Reading text START

Herrmann’s behaviour does him no credit and, ironically, his desire to be associated with a prestigious studio project backfired when the film was greeted with universal indifference. The score he produced is a dreary one and I’m listening to it right now under duress. There are seventeen tracks (including the ghastly end credits song) on Bernard Herrmann at Fox Vol.1 (VSD-6052). It has its defenders. Stephen C. Smith, Herrmann’s biographer, calls it “eloquent” and claims it to be “one of the film’s few virtues.” I wouldn’t know about that. Not seen the film. Don’t want to.

Cape Fear

At the same time as he was writing music at Fox for the doomed Tender is the Night, Herrmann was working on Cape Fear for Universal (his only picture for that studio). A story of revenge and redemption it was based on a novel called The Executioners by hard-boiled crime writer John D. MacDonald. Robert Mitchum sneered menacingly in the role of Max Cady, an ex-con determined to get revenge on the lawyer who put him behind bars (Gregory Peck in his best Atticus Finch mode). Unable to protect his family through legal means, Peck’s character is forced to mete out his own form of brutal justice in a climax of savage violence.

Reading text END
Records shown START

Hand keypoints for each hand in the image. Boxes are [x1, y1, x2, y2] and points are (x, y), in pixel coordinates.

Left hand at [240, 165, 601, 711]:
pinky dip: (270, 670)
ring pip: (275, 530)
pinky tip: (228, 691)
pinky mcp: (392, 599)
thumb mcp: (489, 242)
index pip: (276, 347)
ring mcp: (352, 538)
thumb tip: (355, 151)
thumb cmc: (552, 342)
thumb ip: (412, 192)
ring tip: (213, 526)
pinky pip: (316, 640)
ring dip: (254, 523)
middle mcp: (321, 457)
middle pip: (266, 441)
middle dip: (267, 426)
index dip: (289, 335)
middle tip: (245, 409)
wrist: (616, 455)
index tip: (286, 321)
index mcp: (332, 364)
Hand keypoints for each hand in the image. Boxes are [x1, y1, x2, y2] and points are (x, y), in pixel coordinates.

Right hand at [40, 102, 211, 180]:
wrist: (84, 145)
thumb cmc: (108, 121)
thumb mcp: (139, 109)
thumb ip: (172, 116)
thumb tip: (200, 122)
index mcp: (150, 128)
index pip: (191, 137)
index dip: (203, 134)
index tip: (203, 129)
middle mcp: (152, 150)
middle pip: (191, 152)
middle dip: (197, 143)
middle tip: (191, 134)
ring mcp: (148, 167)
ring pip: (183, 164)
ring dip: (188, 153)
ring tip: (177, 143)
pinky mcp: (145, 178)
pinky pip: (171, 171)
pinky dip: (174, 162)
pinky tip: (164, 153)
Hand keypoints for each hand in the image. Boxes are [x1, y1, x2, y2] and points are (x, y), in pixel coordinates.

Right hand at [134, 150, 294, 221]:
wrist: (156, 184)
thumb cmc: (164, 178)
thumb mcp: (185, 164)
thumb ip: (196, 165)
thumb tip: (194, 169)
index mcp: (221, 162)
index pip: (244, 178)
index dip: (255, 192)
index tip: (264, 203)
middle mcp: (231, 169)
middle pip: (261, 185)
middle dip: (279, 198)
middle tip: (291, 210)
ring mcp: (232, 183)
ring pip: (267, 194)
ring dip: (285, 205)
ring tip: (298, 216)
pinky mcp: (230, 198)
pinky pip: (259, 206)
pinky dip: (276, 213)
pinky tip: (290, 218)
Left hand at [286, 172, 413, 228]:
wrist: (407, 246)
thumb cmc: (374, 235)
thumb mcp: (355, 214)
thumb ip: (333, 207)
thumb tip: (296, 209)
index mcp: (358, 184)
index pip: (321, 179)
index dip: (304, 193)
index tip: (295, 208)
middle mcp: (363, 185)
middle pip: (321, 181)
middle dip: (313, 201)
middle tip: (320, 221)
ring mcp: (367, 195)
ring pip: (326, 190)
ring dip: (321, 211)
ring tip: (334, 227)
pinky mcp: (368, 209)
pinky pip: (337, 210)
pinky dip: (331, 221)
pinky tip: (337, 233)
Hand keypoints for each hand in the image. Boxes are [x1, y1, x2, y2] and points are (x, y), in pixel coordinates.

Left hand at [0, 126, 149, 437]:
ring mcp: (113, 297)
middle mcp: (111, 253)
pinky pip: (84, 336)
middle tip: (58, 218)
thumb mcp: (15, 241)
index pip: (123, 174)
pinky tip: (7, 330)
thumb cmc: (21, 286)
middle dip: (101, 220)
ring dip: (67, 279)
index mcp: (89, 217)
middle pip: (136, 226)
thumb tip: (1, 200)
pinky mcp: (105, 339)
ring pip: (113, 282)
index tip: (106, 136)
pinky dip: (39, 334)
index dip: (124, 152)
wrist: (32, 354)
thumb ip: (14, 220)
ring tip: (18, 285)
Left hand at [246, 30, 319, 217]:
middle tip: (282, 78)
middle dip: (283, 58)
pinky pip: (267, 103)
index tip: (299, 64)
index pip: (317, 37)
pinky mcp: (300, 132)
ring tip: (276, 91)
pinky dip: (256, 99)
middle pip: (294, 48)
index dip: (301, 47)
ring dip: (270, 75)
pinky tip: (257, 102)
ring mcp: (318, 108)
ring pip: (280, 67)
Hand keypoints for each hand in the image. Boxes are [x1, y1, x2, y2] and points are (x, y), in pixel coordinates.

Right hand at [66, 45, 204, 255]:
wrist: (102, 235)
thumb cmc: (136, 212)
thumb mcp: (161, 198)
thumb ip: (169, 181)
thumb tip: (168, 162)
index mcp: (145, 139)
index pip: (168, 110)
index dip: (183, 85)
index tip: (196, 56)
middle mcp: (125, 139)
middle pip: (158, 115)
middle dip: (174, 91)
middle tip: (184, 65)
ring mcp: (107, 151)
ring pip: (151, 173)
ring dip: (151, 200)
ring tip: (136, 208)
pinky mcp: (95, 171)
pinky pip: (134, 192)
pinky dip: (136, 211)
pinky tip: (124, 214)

Records shown END

Pick up the text on Bernard Herrmann's film music after its final sentence and continue writing it. The data above is separate from the text on Bernard Herrmann's film music.

The film was directed by J.Lee Thompson, who had directed Peck in The Guns of Navarone the previous year. Thompson had been a last minute replacement on that film and, when he delivered a war movie classic that was also a box office smash, Hollywood came knocking. He had to fight a different kind of war on Cape Fear, battling against the censors over cuts. By today’s standards  – or, indeed, in comparison with Martin Scorcese’s sadistic remake – the picture seems quite tame, but Herrmann’s brutal score still packs a punch.

The score opens with a savage statement for trombones that suggests the coiled reserves of anger and violence in Max Cady. Like Cady himself, the theme appears when least expected, rising up out of threatening dissonant strings that swirl through the movie like dark forceful currents. The music was reworked by Elmer Bernstein for the Scorcese remake, but did not really work the second time around. The fault was more to do with Scorcese’s lurid direction and Robert De Niro’s pantomime performance than anything else.

Right now I’m listening to the churning strings of the penultimate track (“The Struggle/The Rock/The Spike”) on the Tsunami release The Marvellous Film World of Bernard Herrmann (TCI 0605).

Jason and the Argonauts

Jason and the Argonauts was the the last film on which Herrmann collaborated with Charles Schneer and Ray Harryhausen. Although each production was more lavish than the last, Herrmann resented the producer’s parsimonious attitude towards the music budget. In fact, with the score for Jason, he seemed to be almost testing the limits of what he would be allowed to do, writing music that required an augmented orchestra of wind and brass with no fewer than thirty six percussion players and a range of instruments that included the gockenspiel, xylophones, tambourines, woodblocks and a triangle.

Harryhausen and Schneer would go on to make more movies (including The Valley of the Gwangi and the original Clash of the Titans), but, alas, without Herrmann. At least, with Jason, their working relationship ended on a bang and not a whimper.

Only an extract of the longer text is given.